Return exactly the lines of the records below, starting at the line that contains "Вроде кажется, что" and ending at the line that contains "## Мой подход", with both of those lines kept.

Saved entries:
-- Opening Marker --

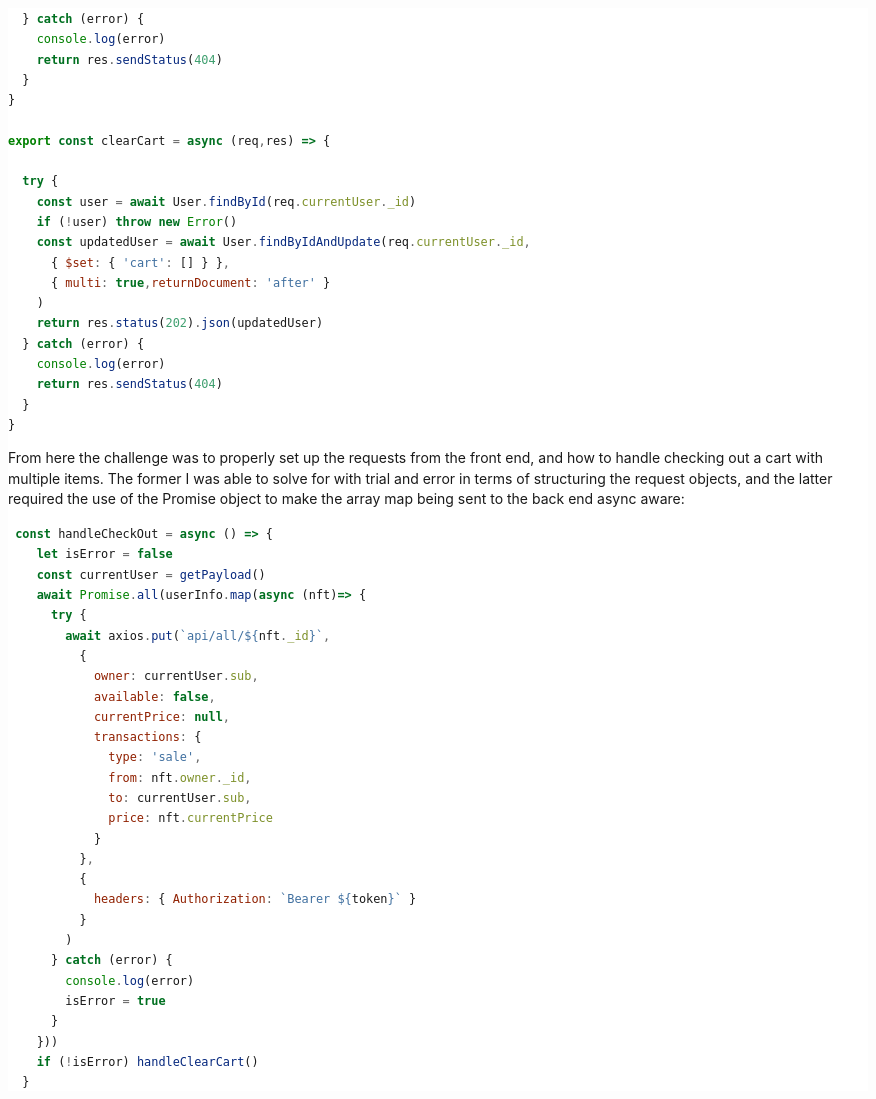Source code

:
 ```javascript
  } catch (error) {
    console.log(error)
    return res.sendStatus(404)
  }
}

export const clearCart = async (req,res) => {

  try {
    const user = await User.findById(req.currentUser._id)
    if (!user) throw new Error()
    const updatedUser = await User.findByIdAndUpdate(req.currentUser._id,
      { $set: { 'cart': [] } },
      { multi: true,returnDocument: 'after' }
    )
    return res.status(202).json(updatedUser)  
  } catch (error) {
    console.log(error)
    return res.sendStatus(404)
  }
}

```

From here the challenge was to properly set up the requests from the front end, and how to handle checking out a cart with multiple items. The former I was able to solve for with trial and error in terms of structuring the request objects, and the latter required the use of the Promise object to make the array map being sent to the back end async aware:
```javascript
 const handleCheckOut = async () => {
    let isError = false
    const currentUser = getPayload()
    await Promise.all(userInfo.map(async (nft)=> {
      try {
        await axios.put(`api/all/${nft._id}`,
          {
            owner: currentUser.sub,
            available: false,
            currentPrice: null,
            transactions: {
              type: 'sale',
              from: nft.owner._id,
              to: currentUser.sub,
              price: nft.currentPrice
            }
          },
          {
            headers: { Authorization: `Bearer ${token}` }
          }
        )
      } catch (error) {
        console.log(error)
        isError = true
      }
    }))
    if (!isError) handleClearCart()
  }

```
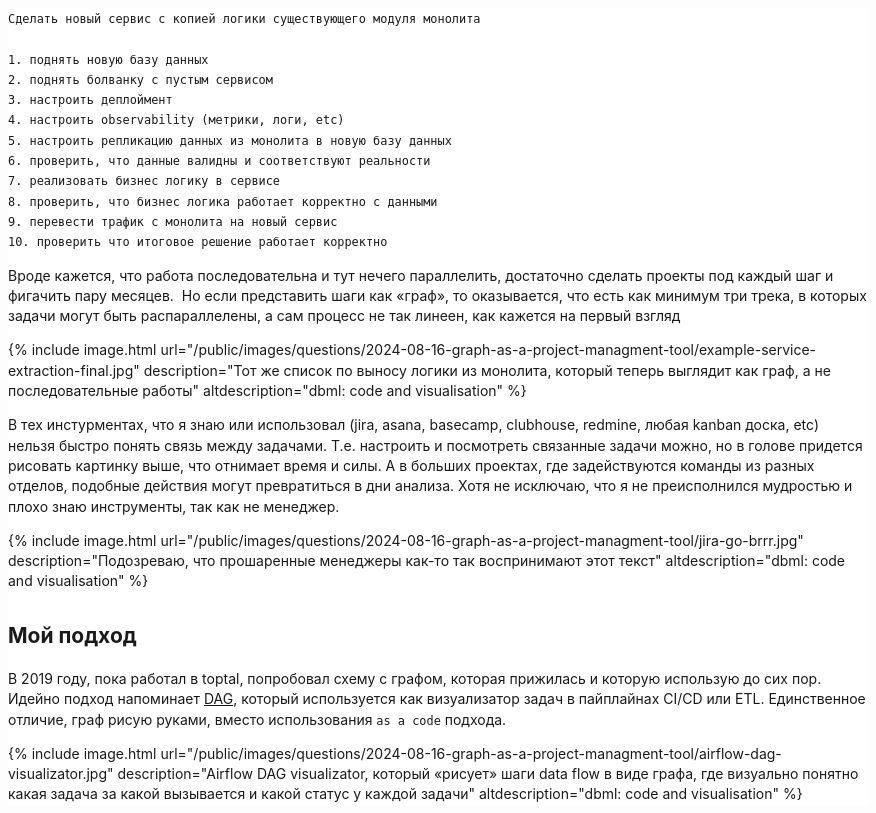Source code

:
 ```
Сделать новый сервис с копией логики существующего модуля монолита

1. поднять новую базу данных
2. поднять болванку с пустым сервисом
3. настроить деплоймент
4. настроить observability (метрики, логи, etc)
5. настроить репликацию данных из монолита в новую базу данных
6. проверить, что данные валидны и соответствуют реальности
7. реализовать бизнес логику в сервисе
8. проверить, что бизнес логика работает корректно с данными
9. перевести трафик с монолита на новый сервис
10. проверить что итоговое решение работает корректно
```

Вроде кажется, что работа последовательна и тут нечего параллелить, достаточно сделать проекты под каждый шаг и фигачить пару месяцев.  Но если представить шаги как «граф», то оказывается, что есть как минимум три трека, в которых задачи могут быть распараллелены, а сам процесс не так линеен, как кажется на первый взгляд

{%
    include image.html
    url="/public/images/questions/2024-08-16-graph-as-a-project-managment-tool/example-service-extraction-final.jpg"
    description="Тот же список по выносу логики из монолита, который теперь выглядит как граф, а не последовательные работы"
    altdescription="dbml: code and visualisation"
%}

В тех инстурментах, что я знаю или использовал (jira, asana, basecamp, clubhouse, redmine, любая kanban доска, etc) нельзя быстро понять связь между задачами. Т.е. настроить и посмотреть связанные задачи можно, но в голове придется рисовать картинку выше, что отнимает время и силы. А в больших проектах, где задействуются команды из разных отделов, подобные действия могут превратиться в дни анализа. Хотя не исключаю, что я не преисполнился мудростью и плохо знаю инструменты, так как не менеджер.

{%
    include image.html
    url="/public/images/questions/2024-08-16-graph-as-a-project-managment-tool/jira-go-brrr.jpg"
    description="Подозреваю, что прошаренные менеджеры как-то так воспринимают этот текст"
    altdescription="dbml: code and visualisation"
%}

## Мой подход

В 2019 году, пока работал в toptal, попробовал схему с графом, которая прижилась и которую использую до сих пор. Идейно подход напоминает [DAG](https://en.wikipedia.org/wiki/Directed_acyclic_graph), который используется как визуализатор задач в пайплайнах CI/CD или ETL. Единственное отличие, граф рисую руками, вместо использования `as a code` подхода.

{%
    include image.html
    url="/public/images/questions/2024-08-16-graph-as-a-project-managment-tool/airflow-dag-visualizator.jpg"
    description="Airflow DAG visualizator, который «рисует» шаги data flow в виде графа, где визуально понятно какая задача за какой вызывается и какой статус у каждой задачи"
    altdescription="dbml: code and visualisation"
%}
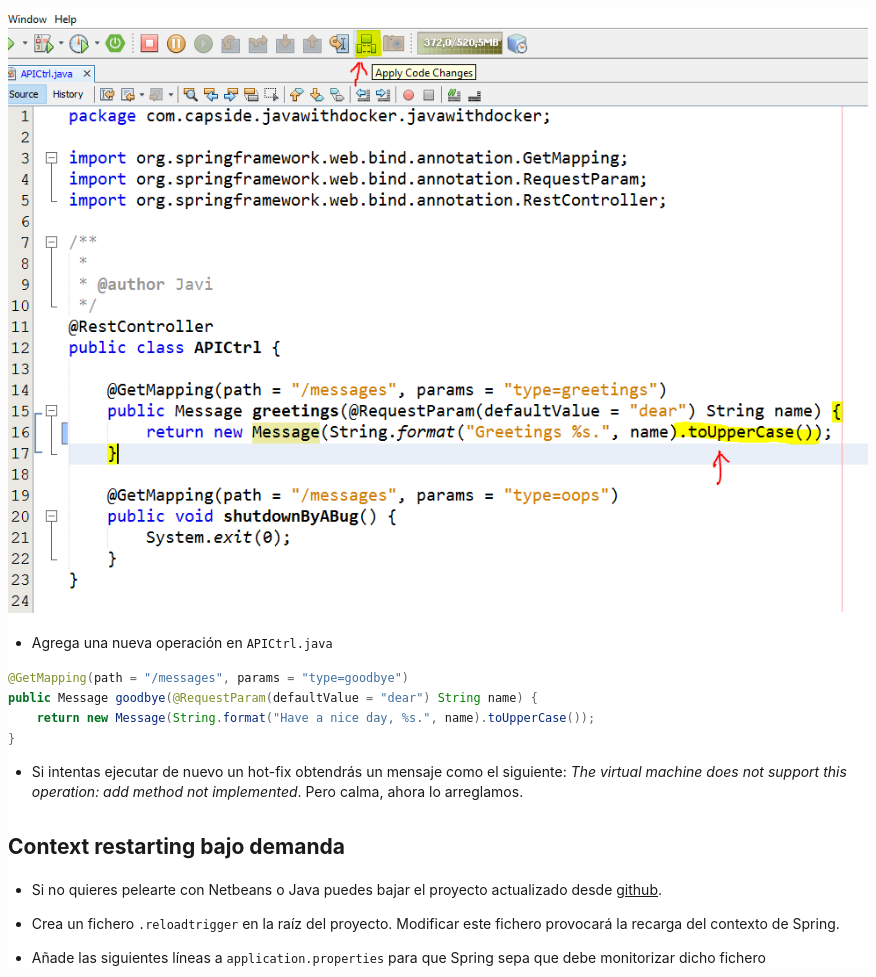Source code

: ![Hot fixing](images/90-hot-fixing.png)

* Agrega una nueva operación en `APICtrl.java`

``` java
@GetMapping(path = "/messages", params = "type=goodbye")
public Message goodbye(@RequestParam(defaultValue = "dear") String name) {
	return new Message(String.format("Have a nice day, %s.", name).toUpperCase());
}
```

* Si intentas ejecutar de nuevo un hot-fix obtendrás un mensaje como el siguiente: *The virtual machine does not support this operation: add method not implemented*. Pero calma, ahora lo arreglamos.

## Context restarting bajo demanda

* Si no quieres pelearte con Netbeans o Java puedes bajar el proyecto actualizado desde [github](https://github.com/ciberado/docker-java-workshop/releases/tag/livedebugging-1).

* Crea un fichero `.reloadtrigger` en la raíz del proyecto. Modificar este fichero provocará la recarga del contexto de Spring.

* Añade las siguientes líneas a `application.properties` para que Spring sepa que debe monitorizar dicho fichero
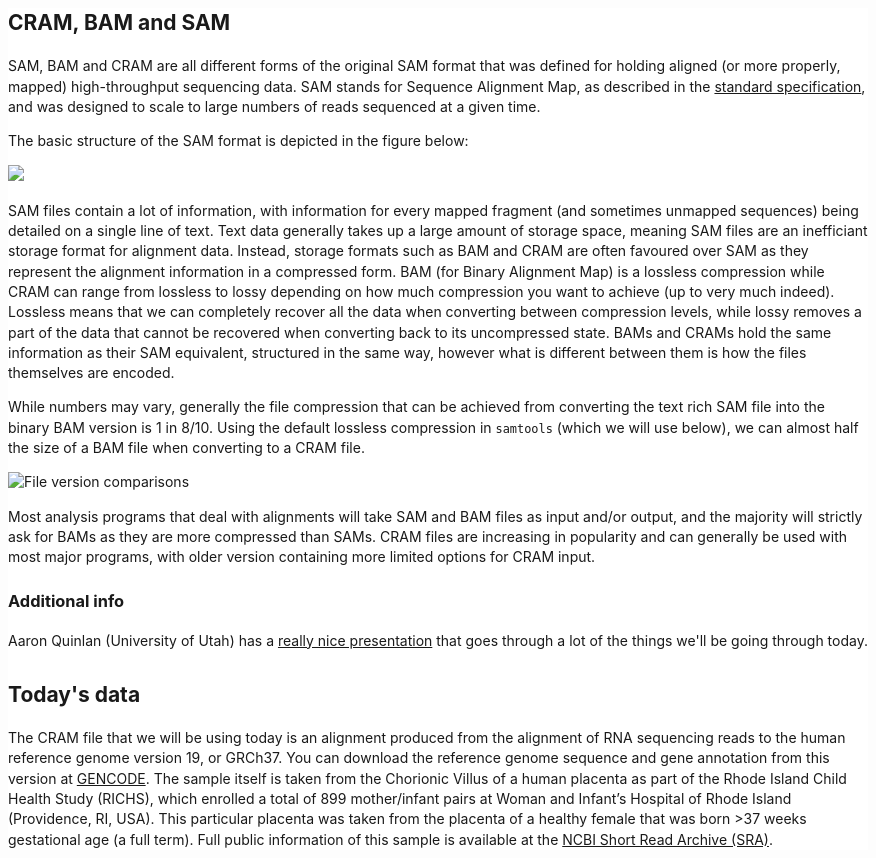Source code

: ## CRAM, BAM and SAM

SAM, BAM and CRAM are all different forms of the original SAM format that was defined for holding aligned (or more properly, mapped) high-throughput sequencing data.
SAM stands for Sequence Alignment Map, as described in the [standard specification](http://samtools.github.io/hts-specs/SAMv1.pdf), and was designed to scale to large numbers of reads sequenced at a given time.

The basic structure of the SAM format is depicted in the figure below:

![](https://us.v-cdn.net/5019796/uploads/editor/f4/uuzmf2cbau1y.png)

SAM files contain a lot of information, with information for every mapped fragment (and sometimes unmapped sequences) being detailed on a single line of text.
Text data generally takes up a large amount of storage space, meaning SAM files are an inefficiant storage format for alignment data.
Instead, storage formats such as BAM and CRAM are often favoured over SAM as they represent the alignment information in a compressed form.
BAM (for Binary Alignment Map) is a lossless compression while CRAM can range from lossless to lossy depending on how much compression you want to achieve (up to very much indeed).
Lossless means that we can completely recover all the data when converting between compression levels, while lossy removes a part of the data that cannot be recovered when converting back to its uncompressed state.
BAMs and CRAMs hold the same information as their SAM equivalent, structured in the same way, however what is different between them is how the files themselves are encoded.

While numbers may vary, generally the file compression that can be achieved from converting the text rich SAM file into the binary BAM version is 1 in 8/10.
Using the default lossless compression in `samtools` (which we will use below), we can almost half the size of a BAM file when converting to a CRAM file.

![File version comparisons](https://www.uppmax.uu.se/digitalAssets/557/c_557912-l_1-k_cram_compression.png)

Most analysis programs that deal with alignments will take SAM and BAM files as input and/or output, and the majority will strictly ask for BAMs as they are more compressed than SAMs.
CRAM files are increasing in popularity and can generally be used with most major programs, with older version containing more limited options for CRAM input.

### Additional info

Aaron Quinlan (University of Utah) has a [really nice presentation](https://docs.google.com/presentation/d/1_iT3btOZqjPmVb8Ryk5ssMBCMxoQ0MVmasZ6G0luA-c/edit#slide=id.p) that goes through a lot of the things we'll be going through today.

## Today's data

The CRAM file that we will be using today is an alignment produced from the alignment of RNA sequencing reads to the human reference genome version 19, or GRCh37.
You can download the reference genome sequence and gene annotation from this version at [GENCODE](https://www.gencodegenes.org/human/release_19.html).
The sample itself is taken from the Chorionic Villus of a human placenta as part of the Rhode Island Child Health Study (RICHS), which enrolled a total of 899 mother/infant pairs at Woman and Infant’s Hospital of Rhode Island (Providence, RI, USA).
This particular placenta was taken from the placenta of a healthy female that was born >37 weeks gestational age (a full term).
Full public information of this sample is available at the [NCBI Short Read Archive (SRA)](https://www.ncbi.nlm.nih.gov/sra/SRX1526833[accn]).
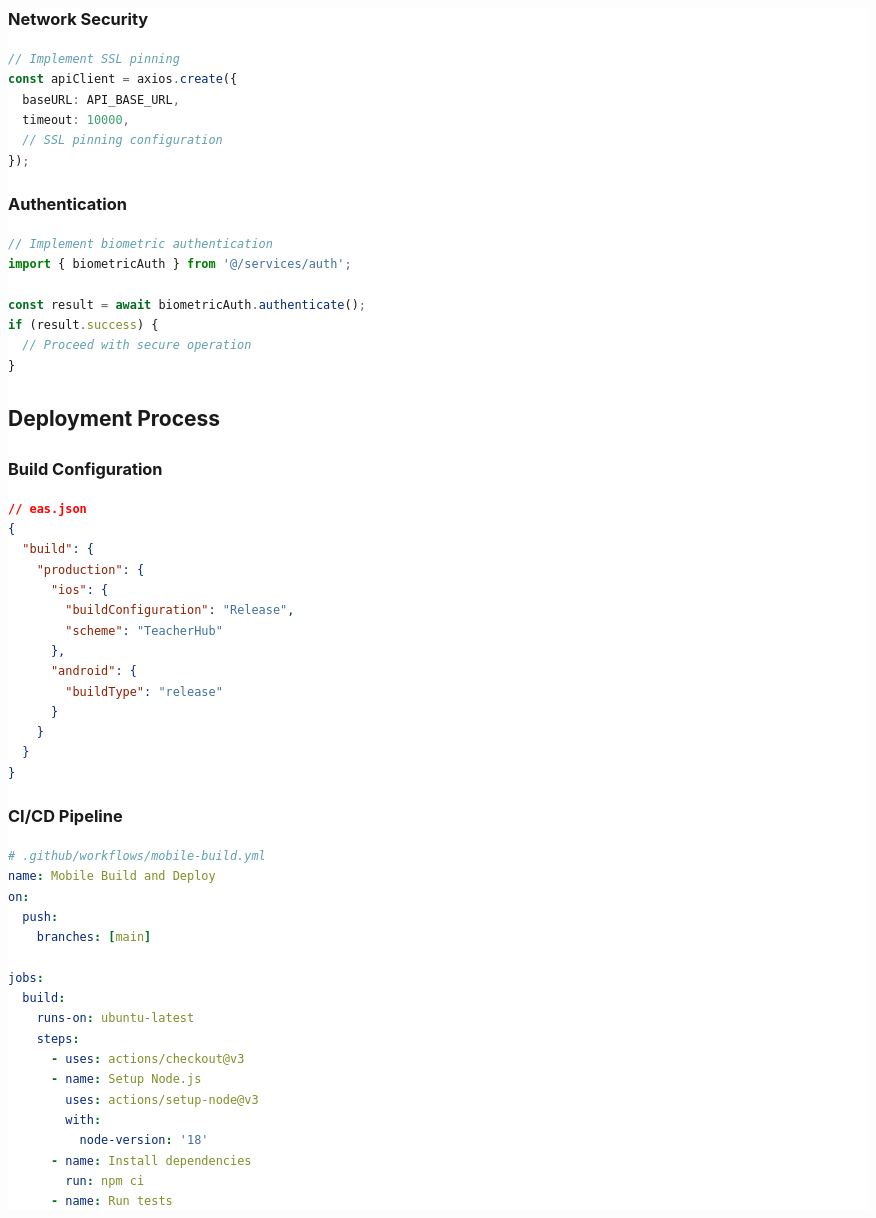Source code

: ### Network Security

```typescript
// Implement SSL pinning
const apiClient = axios.create({
  baseURL: API_BASE_URL,
  timeout: 10000,
  // SSL pinning configuration
});
```

### Authentication

```typescript
// Implement biometric authentication
import { biometricAuth } from '@/services/auth';

const result = await biometricAuth.authenticate();
if (result.success) {
  // Proceed with secure operation
}
```

## Deployment Process

### Build Configuration

```json
// eas.json
{
  "build": {
    "production": {
      "ios": {
        "buildConfiguration": "Release",
        "scheme": "TeacherHub"
      },
      "android": {
        "buildType": "release"
      }
    }
  }
}
```

### CI/CD Pipeline

```yaml
# .github/workflows/mobile-build.yml
name: Mobile Build and Deploy
on:
  push:
    branches: [main]

jobs:
  build:
    runs-on: ubuntu-latest
    steps:
      - uses: actions/checkout@v3
      - name: Setup Node.js
        uses: actions/setup-node@v3
        with:
          node-version: '18'
      - name: Install dependencies
        run: npm ci
      - name: Run tests
```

-- Closing Marker --

RESPONSE TO THE EXERCISE:
Вроде кажется, что работа последовательна и тут нечего параллелить, достаточно сделать проекты под каждый шаг и фигачить пару месяцев.  Но если представить шаги как «граф», то оказывается, что есть как минимум три трека, в которых задачи могут быть распараллелены, а сам процесс не так линеен, как кажется на первый взгляд

{%
    include image.html
    url="/public/images/questions/2024-08-16-graph-as-a-project-managment-tool/example-service-extraction-final.jpg"
    description="Тот же список по выносу логики из монолита, который теперь выглядит как граф, а не последовательные работы"
    altdescription="dbml: code and visualisation"
%}

В тех инстурментах, что я знаю или использовал (jira, asana, basecamp, clubhouse, redmine, любая kanban доска, etc) нельзя быстро понять связь между задачами. Т.е. настроить и посмотреть связанные задачи можно, но в голове придется рисовать картинку выше, что отнимает время и силы. А в больших проектах, где задействуются команды из разных отделов, подобные действия могут превратиться в дни анализа. Хотя не исключаю, что я не преисполнился мудростью и плохо знаю инструменты, так как не менеджер.

{%
    include image.html
    url="/public/images/questions/2024-08-16-graph-as-a-project-managment-tool/jira-go-brrr.jpg"
    description="Подозреваю, что прошаренные менеджеры как-то так воспринимают этот текст"
    altdescription="dbml: code and visualisation"
%}

## Мой подход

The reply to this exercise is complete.